The principle of the dot product operation is to make the dark parts of an image darker and the light parts brighter by dot multiplying a constant. Often images acquired from outside sources contain noise, with Gaussian noise being one of the most common types of noise. In this case, the principle of point multiplication can make the dark parts darker and the light parts brighter, which makes the target information and background information more distinguishable, easy to distinguish and identify the image, and is conducive to the division of the image segmentation region (or make the division of image segmentation region more detailed and obvious), so the image segmentation method based on the dot product operation will achieve a very obvious image segmentation effect and facilitate the processing of images. The efficiency of its image segmentation is shown in Figure 8.

5. Conclusion

This paper introduces the value of this research by analyzing the research background and significance of the branch of picture segmentation technology used for intelligent monitoring of Mandarin examinations, introduces the status of research on image segmentation technology at home and abroad, and leads to the most rapidly developing deep learning technology at present. The concepts and classifications of picture segmentation techniques are briefly sorted out and further demonstrated in conjunction with convolutional neural networks in deep learning. For the problems such as the different morphology of each tissue of the cell nucleus picture and the limited amount of data, a series of image preprocessing approaches are proposed to be expanded by data enhancement, after which a novel convolutional neural network is first proposed, which is confirmed to have an enhanced effect on the prediction of the final model by combining residual connections and skip connections, so that by analyzing this network and the traditional network, a multi-bridge type convolutional neural network is finally proposed based on based intelligent image segmentation method for Mandarin exams. The overall design of this network is demonstrated through comparative experiments that the performance of the network is more effective in image segmentation.

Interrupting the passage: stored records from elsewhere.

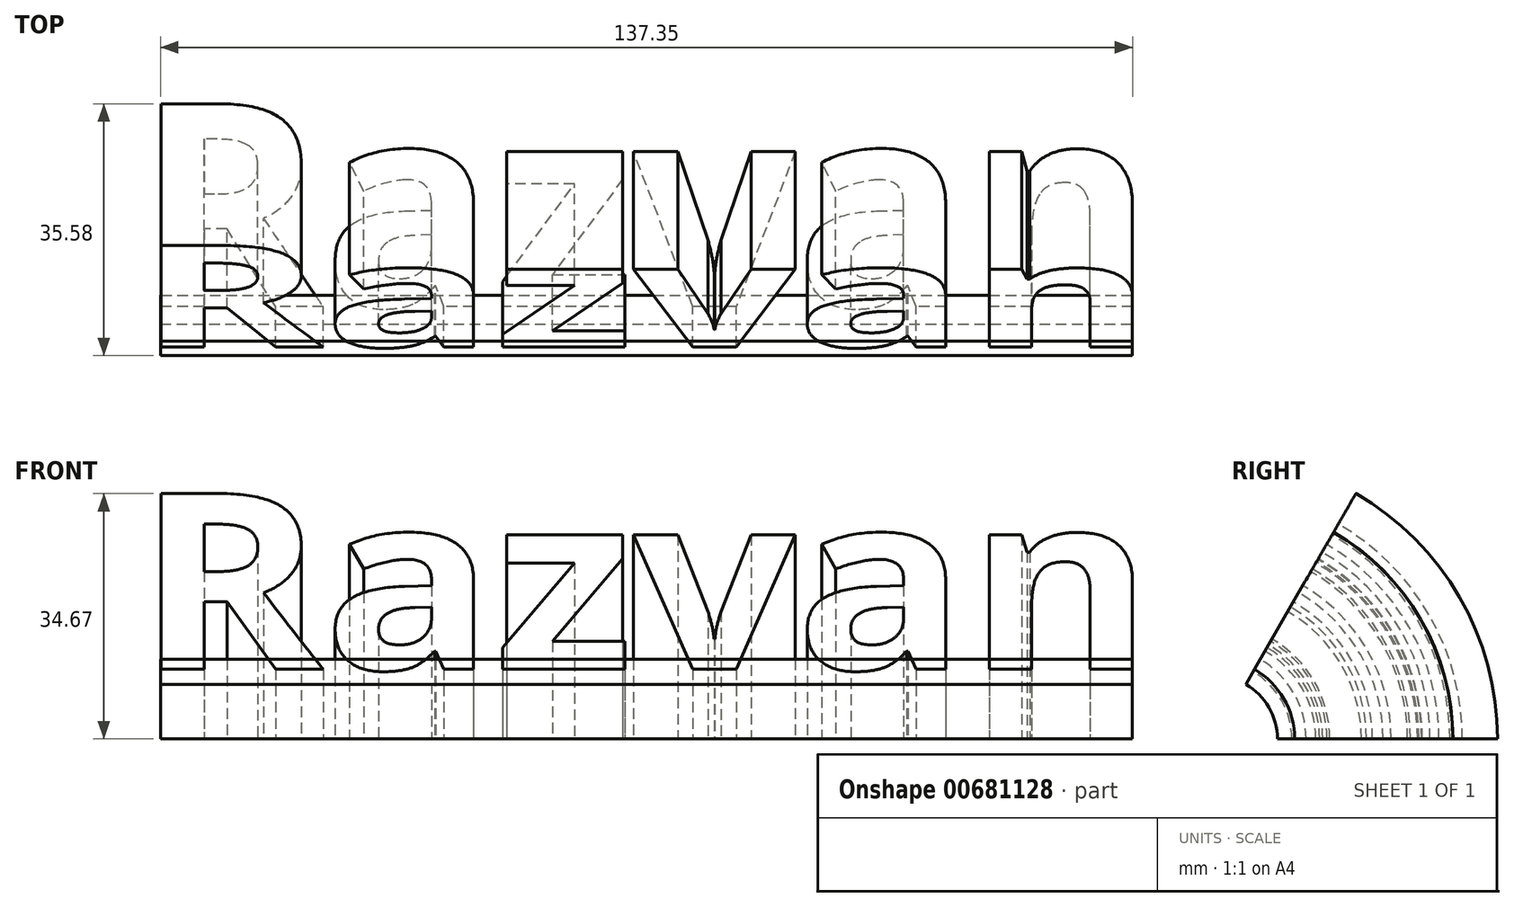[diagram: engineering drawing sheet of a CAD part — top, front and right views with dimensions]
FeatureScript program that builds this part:
annotation { "Feature Type Name" : "Feature", "Feature Type Description" : "" }
export const myFeature = defineFeature(function(context is Context, id is Id, definition is map)
    precondition{}
    {
        {
            var Q0;
            Q0=qCreatedBy(makeId("Top.planeOp"),FACE);
            var sketch = newSketch(context, id + "F0", { "sketchPlane" : qUnion([Q0])});
            skText(sketch, "E0", { "text": "Razvan", "fontName": "OpenSans-Bold.ttf"});
            const initialGuessF0  = {"E0": [-0.07616, -0.01101, 1, 0, 0.02892]};
            skSetInitialGuess(sketch, initialGuessF0);
            skSolve(sketch);
        }
        {
            var Q0;
            Q0=qCreatedBy(makeId("Top.planeOp"),FACE);
            var sketch = newSketch(context, id + "F1", { "sketchPlane" : qUnion([Q0])});
            skLineSegment(sketch, "E1.bottom", {"start": v(-72.64, -9.4) * mm, "end": v(64.67, -9.4) * mm});
            skLineSegment(sketch, "E1.top", {"start": v(-72.64, -13.45) * mm, "end": v(64.67, -13.45) * mm});
            skLineSegment(sketch, "E1.left", {"start": v(-72.64, -9.4) * mm, "end": v(-72.64, -13.45) * mm});
            skLineSegment(sketch, "E1.right", {"start": v(64.67, -9.4) * mm, "end": v(64.67, -13.45) * mm});
            skSolve(sketch);
        }
        {
            var Q0;
            Q0=qCreatedBy(makeId("Top.planeOp"),FACE);
            var sketch = newSketch(context, id + "F2", { "sketchPlane" : qUnion([Q0])});
            skLineSegment(sketch, "E2", {"start": v(-82.92, -22.37) * mm, "end": v(83.6, -22.37) * mm});
            skSolve(sketch);
        }
        {
            var Q0;
            Q0 = qSketchRegion(id + "F0", true);
            var Q1;
            Q1=makeQuery(id+"F1.imprint","IMPRINT",FACE,{"disambiguationData":[TD([[makeQuery(id+"F1.imprint","IMPRINT",EDGE,{"derivedFrom":sQuery(id+"F1.wireOp",EDGE,"E1.bottom")}),-1.0]])]});
            var Q2;
            Q2=sQuery(id+"F2.wireOp",EDGE,"E2");
            revolve(context, id + "F3", {"entities" : qUnion([Q0, Q1]), "axis" : qUnion([Q2]), "revolveType" : RevolveType.ONE_DIRECTION, "angle" : 60 * degree});
        }
    });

Regarding the “image segmentation” technology, I think that in the future development, the video can also be developed. It can segment the screenshots of the video, and contact to better deal with the things that need to be analyzed. This is the part of technology that will be developed in the future. The main innovative work of this paper is summarized as follows: for the traditional segmentation techniques have the problems of being sensitive to the external picture acquisition environment and needing a lot of human intervention, a deep learning direction based convolutional neural network for cell nucleus segmentation is proposed, which combines residual links and skip links in U-Net to redesign a convolutional block using Keras and TensorFlow framework for the system, performing the collation. Ultimately, by comparing with other networks, it is concluded that the convolutional block design of this structure performs better than the other two networks when performing cell nucleus segmentation.

Data Availability

The data used to support the findings of this study are available from the corresponding author upon request.

Conflicts of Interest

The author declares that he has no known competing financial interests or personal relationships that could have appeared to influence the work reported in this paper.